Maraknya korupsi di NTT yang
terjadi pada sektor pelayanan publik dan buruknya pelayanan publik, membenarkan
bahwa antara kualitas pelayanan publik dengan praktik korupsi memiliki hubungan
kausalitas. Artinya, semakin marak praktik korupsi yang dilakukan oleh
penyelenggara pelayanan publik, maka akan semakin buruk kualitas pelayanan
publik. Demikian juga sebaliknya, semakin buruk kualitas pelayanan publik, akan
semakin besar kemungkinan terjadinya korupsi.
Untuk mengatasi persoalan
buruknya pelayanan publik dan maraknya korupsi yang terjadi di sektor pelayanan
publik, maka sudah seharusnya konsep penyelenggaraan pelayanan publik yang
prima merupakan sesuatu yang urgen untuk diterapkan. Penyelenggaraan pelayanan
publik yang prima bisa dipahami sebagai rangkaian kegiatan terpadu yang
bersifat sederhana, terbuka, lancar, tepat, lengkap, wajar dan terjangkau serta
mengandung unsur kejelasan hak dan kewajiban, sesuai kebutuhan, agar dapat
memberikan keamanan, kenyamanan, kelancaran, kepastian dan kerja sama di antara
stakeholders pembangunan.
Secara konseptual, Tjiptono
(1996:58) berpendapat bahwa pelayanan publik yang prima (service excellence)

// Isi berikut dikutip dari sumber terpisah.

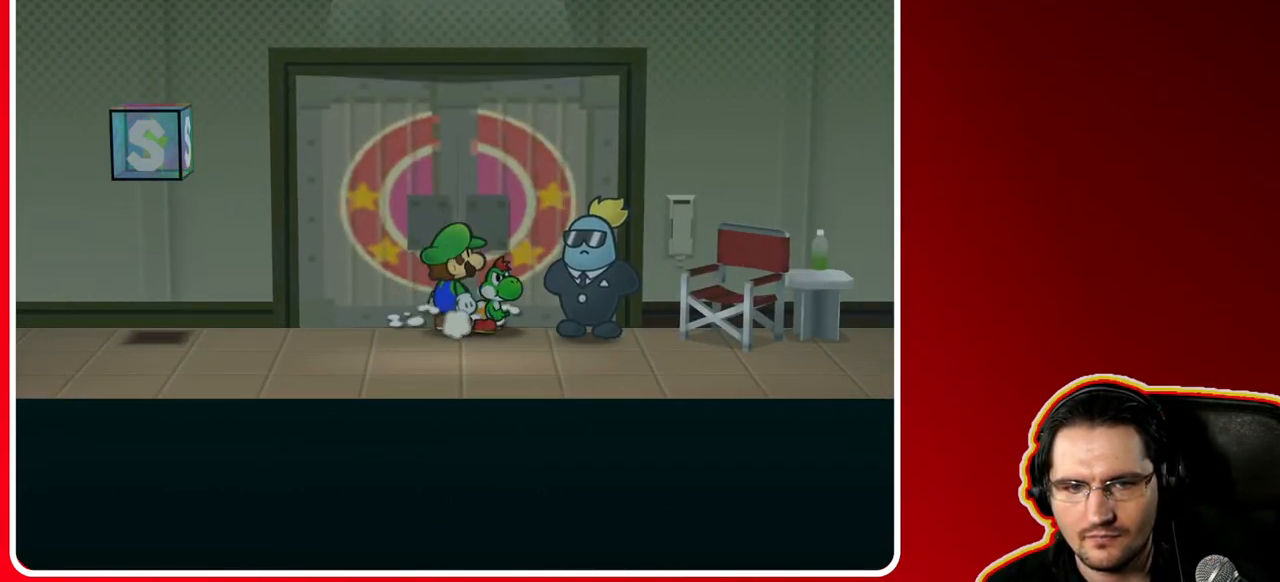
{"dt_ms": 1000, "buttons": [], "left_stick": "up-right", "right_stick": "center", "events": [[183, "left_stick", "center"], [517, "left_stick", "up-right"]]}
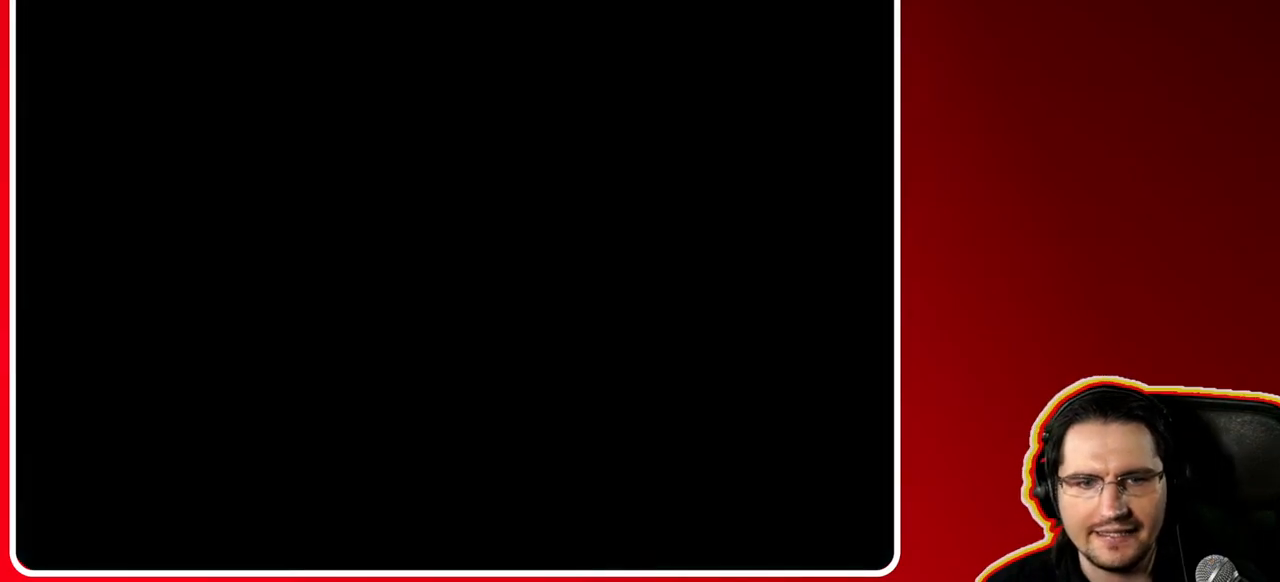
{"dt_ms": 500, "buttons": [], "left_stick": "up-right", "right_stick": "center", "events": []}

harus mengandung empat unsur, yaitu kecepatan, ketepatan, keramahan, dan
kenyamanan. Keempat komponen ini merupakan satu kesatuan yang terintegrasi,
artinya pelayanan menjadi tidak “excellence” bila ada komponen yang
kurang. Kualitas jasa atau layanan yang baik akan dapat memberikan kepuasan
kepada masyarakat, yang pada akhirnya akan menciptakan loyalitas masyarakat
kepada organisasi (institusi). Selain keempat unsur tadi, masih ada unsur lain
yang tidak boleh diabaikan oleh Indonesa yang menganut konsep negara
kesejahteraan (welfare state), yakni pelayanan publik yang diberikan
oleh penyelenggara pelayanan publik (negara) haruslah murah (cheaper).
Konsep penyelenggaraan
pelayanan publik yang prima ini hanya bisa berjalan optimal, jika para
pengambil kebijakan secara serius melakukan reformasi pada sektor pelayanan
publik. Reformasi pelayanan publik harus difokuskan pada aspek: Pertama,
kebijakan pelayanan publik. Walaupun selama ini reformasi kebijakan
pelayanan publik sudah berjalan, namun implementasi dari berbagai kebijakan
tersebut belum secara signifikan meningkatkan kualitas pelayanan publik
sesuai harapan masyarakat. Untuk itu, reformasi kebijakan pelayanan publik
haruslah ditujukan untuk menghormati (to respect), melindungi (to
protect), dan memenuhi (to fullfill) hak-hak dasar masyarakat.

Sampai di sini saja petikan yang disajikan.